Tribune Staff Reporter

aturnquest@tribunemedia.net

Stacey Rolle is the last of her father’s three daughters. Staying on the right path has been no small task for her, and the struggle continues daily.

Ms Rolle, 32, has intimate knowledge of the dangers of getting “caught up” in a destructive lifestyle.

She is a victim of domestic abuse and a bereaved loved one of two murdered sisters.

“My sister who was killed in 2006 was Lacey Rolle. My sister who was killed just the other day was Tracey Rolle,” said Stacey.

“It’s upsetting. I took [Tracey’s] death very hard. Lacey’s own was terrible, but Tracey’s death affected me even more because we had more time to grow together. She didn’t have to die. It’s still hard for me to accept that she’s gone,” she said.

According to police, on January 12, Tracey and a man were at a residence on South Beach Drive off Bougainvillea Avenue shortly after 4am when another man kicked down the front door and forced his way in.

He then stabbed both victims before fleeing on foot, according to police records. Tracey was stabbed several times in her chest and the man she was with, Renardo Moncur, twice in one of his arms. Police pronounced Tracey dead at the scene.

At the scene, Ms Rolle said she was traumatised by the extent of Tracey’s injuries.

She believes police could have done more to protect her youngest sister.

She said she also experiences personal guilt that she did not know enough to save her 23-year-old sister.

Her sister Lacey died when she was 17. Her partially burnt body was found in bushes in the Golden Gates area. It was a week before her 18th birthday.

Ms Rolle said: “They lived kind of fast I won’t lie, but it also stems back to a rough childhood.”

Ms Rolle did not share the same mother as her two sisters. Under the care of her paternal grandmother, Ms Rolle attended church and was given a private education.

“They went somewhere else, and I think because I was reared in a Christian home, and grew up in the church I think that’s the only reason that saved me. If it wasn’t for that I think I would be dead too,” said Stacey.
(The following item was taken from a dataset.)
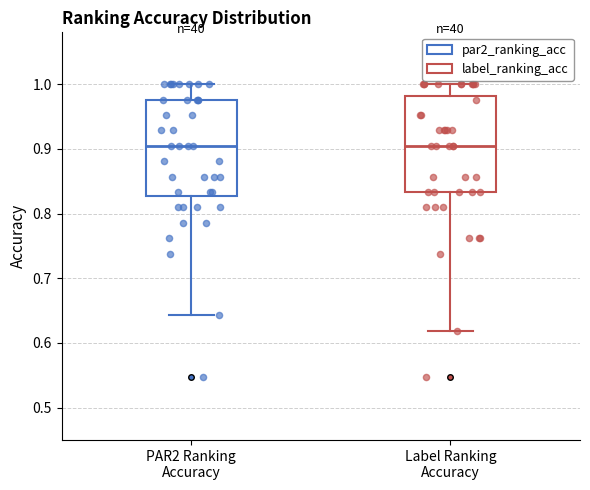

Reading left to right, read every box against the y-axis: the position of its median line, the range the box covers, and the ends of its whiskers. The values are not printed on the chart, so give them approximately, as read against the axis.

PAR2 Ranking Accuracy: median 0.90, box 0.83 to 0.98, whiskers 0.64 to 1.00
Label Ranking Accuracy: median 0.90, box 0.83 to 0.98, whiskers 0.62 to 1.00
Ms Rolle says she strayed from her Christian upbringing. Even following the death of her first sister, it was not until she became a victim of abuse herself that she got a “wake up call”.

“I was down the wrong path,” she said, adding that she met and fooled with the wrong guy.

“A particular guy who I started to get involved with tried to kill me.”

Ms Rolle said she was beaten.

She believes women should never accept abuse as a form of love.

“If a man hits you that is not love, I don’t care how much he tries to have sex with you nicely afterwards to make up, because that’s what they do, they don’t just beat you and treat you cold that’s the last stage of it,” she said. “It graduates there.”